Transcribe the items below without alteration, everything from the very first line down to and including the line containing "What is the total".

Data records Block Start

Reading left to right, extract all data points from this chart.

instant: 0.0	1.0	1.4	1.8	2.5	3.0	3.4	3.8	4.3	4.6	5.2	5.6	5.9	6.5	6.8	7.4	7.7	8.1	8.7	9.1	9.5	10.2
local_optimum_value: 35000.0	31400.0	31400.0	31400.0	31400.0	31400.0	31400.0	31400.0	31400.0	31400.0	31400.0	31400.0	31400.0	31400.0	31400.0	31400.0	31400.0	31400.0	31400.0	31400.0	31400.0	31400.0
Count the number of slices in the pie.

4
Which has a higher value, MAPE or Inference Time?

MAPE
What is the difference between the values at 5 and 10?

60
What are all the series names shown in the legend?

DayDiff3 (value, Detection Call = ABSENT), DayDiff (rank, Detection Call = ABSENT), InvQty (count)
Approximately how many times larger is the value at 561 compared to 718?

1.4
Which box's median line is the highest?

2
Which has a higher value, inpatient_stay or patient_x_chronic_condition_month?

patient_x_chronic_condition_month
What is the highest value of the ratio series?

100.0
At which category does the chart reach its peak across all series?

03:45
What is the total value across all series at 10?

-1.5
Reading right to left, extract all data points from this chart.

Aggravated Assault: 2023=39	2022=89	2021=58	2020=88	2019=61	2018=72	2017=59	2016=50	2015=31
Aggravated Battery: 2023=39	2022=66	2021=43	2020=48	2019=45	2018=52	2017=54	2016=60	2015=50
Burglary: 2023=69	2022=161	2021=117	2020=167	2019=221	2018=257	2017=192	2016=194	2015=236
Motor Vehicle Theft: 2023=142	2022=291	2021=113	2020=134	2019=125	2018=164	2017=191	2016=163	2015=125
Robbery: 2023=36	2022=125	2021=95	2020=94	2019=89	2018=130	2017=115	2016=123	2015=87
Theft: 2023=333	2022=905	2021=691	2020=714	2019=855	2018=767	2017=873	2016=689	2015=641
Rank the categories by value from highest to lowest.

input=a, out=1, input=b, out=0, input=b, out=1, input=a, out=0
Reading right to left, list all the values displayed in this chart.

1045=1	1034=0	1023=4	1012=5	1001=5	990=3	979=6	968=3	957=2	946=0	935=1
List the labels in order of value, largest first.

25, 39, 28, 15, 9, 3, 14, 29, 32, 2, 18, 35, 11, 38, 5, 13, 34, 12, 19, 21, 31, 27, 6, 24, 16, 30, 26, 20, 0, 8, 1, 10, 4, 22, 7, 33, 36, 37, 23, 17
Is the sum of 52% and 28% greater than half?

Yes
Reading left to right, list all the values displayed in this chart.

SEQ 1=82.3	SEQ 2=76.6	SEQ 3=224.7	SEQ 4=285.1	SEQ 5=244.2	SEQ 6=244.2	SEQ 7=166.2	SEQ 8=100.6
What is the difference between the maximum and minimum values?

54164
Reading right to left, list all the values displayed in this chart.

Data records Block End

• [Result for this task]:
Reading left to right, extract all data points from this chart.

instant: 0.0	1.0	1.4	1.8	2.5	3.0	3.4	3.8	4.3	4.6	5.2	5.6	5.9	6.5	6.8	7.4	7.7	8.1	8.7	9.1	9.5	10.2
local_optimum_value: 35000.0	31400.0	31400.0	31400.0	31400.0	31400.0	31400.0	31400.0	31400.0	31400.0	31400.0	31400.0	31400.0	31400.0	31400.0	31400.0	31400.0	31400.0	31400.0	31400.0	31400.0	31400.0
Count the number of slices in the pie.

4
Which has a higher value, MAPE or Inference Time?

MAPE
What is the difference between the values at 5 and 10?

60
What are all the series names shown in the legend?

DayDiff3 (value, Detection Call = ABSENT), DayDiff (rank, Detection Call = ABSENT), InvQty (count)
Approximately how many times larger is the value at 561 compared to 718?

1.4
Which box's median line is the highest?

2
Which has a higher value, inpatient_stay or patient_x_chronic_condition_month?

patient_x_chronic_condition_month
What is the highest value of the ratio series?

100.0
At which category does the chart reach its peak across all series?

03:45
What is the total value across all series at 10?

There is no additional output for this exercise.